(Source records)
· · · · ·

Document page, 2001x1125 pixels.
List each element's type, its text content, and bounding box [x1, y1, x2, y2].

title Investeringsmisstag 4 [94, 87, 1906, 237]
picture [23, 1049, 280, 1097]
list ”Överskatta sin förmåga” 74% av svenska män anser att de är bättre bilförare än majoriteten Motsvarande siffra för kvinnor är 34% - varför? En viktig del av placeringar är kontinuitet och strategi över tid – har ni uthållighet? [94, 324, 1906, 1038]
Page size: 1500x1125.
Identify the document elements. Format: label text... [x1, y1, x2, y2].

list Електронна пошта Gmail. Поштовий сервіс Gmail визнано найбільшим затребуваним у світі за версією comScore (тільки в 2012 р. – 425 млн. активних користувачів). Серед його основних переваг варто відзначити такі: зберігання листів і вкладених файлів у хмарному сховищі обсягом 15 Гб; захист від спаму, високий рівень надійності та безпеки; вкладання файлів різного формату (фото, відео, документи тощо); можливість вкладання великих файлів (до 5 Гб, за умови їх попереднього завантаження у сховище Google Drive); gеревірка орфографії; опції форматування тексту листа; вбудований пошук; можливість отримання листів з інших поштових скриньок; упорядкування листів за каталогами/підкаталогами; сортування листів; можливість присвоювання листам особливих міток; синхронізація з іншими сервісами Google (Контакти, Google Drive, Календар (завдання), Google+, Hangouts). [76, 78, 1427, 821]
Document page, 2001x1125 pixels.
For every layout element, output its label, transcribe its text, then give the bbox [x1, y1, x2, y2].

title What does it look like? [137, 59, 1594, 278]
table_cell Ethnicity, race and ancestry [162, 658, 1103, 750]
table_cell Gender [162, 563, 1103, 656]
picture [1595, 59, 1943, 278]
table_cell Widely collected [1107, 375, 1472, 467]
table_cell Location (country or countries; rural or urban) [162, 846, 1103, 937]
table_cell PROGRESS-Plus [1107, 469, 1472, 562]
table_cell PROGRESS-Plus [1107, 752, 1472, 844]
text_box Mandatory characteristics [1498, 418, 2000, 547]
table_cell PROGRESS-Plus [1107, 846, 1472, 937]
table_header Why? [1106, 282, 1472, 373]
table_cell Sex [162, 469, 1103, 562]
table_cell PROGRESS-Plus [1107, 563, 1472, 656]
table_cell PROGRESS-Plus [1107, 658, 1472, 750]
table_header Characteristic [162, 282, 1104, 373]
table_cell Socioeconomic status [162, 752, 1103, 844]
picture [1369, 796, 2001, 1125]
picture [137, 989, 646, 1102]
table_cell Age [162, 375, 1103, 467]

· · · · ·

### TASK DETAILS
Your answer must consist solely of the lines from the top of the entries above through the line containing "Page size: 1500x1125.", copied exactly, both ends included.

### RESPONSE TO THIS TASK
Document page, 2001x1125 pixels.
List each element's type, its text content, and bounding box [x1, y1, x2, y2].

title Investeringsmisstag 4 [94, 87, 1906, 237]
picture [23, 1049, 280, 1097]
list ”Överskatta sin förmåga” 74% av svenska män anser att de är bättre bilförare än majoriteten Motsvarande siffra för kvinnor är 34% - varför? En viktig del av placeringar är kontinuitet och strategi över tid – har ni uthållighet? [94, 324, 1906, 1038]
Page size: 1500x1125.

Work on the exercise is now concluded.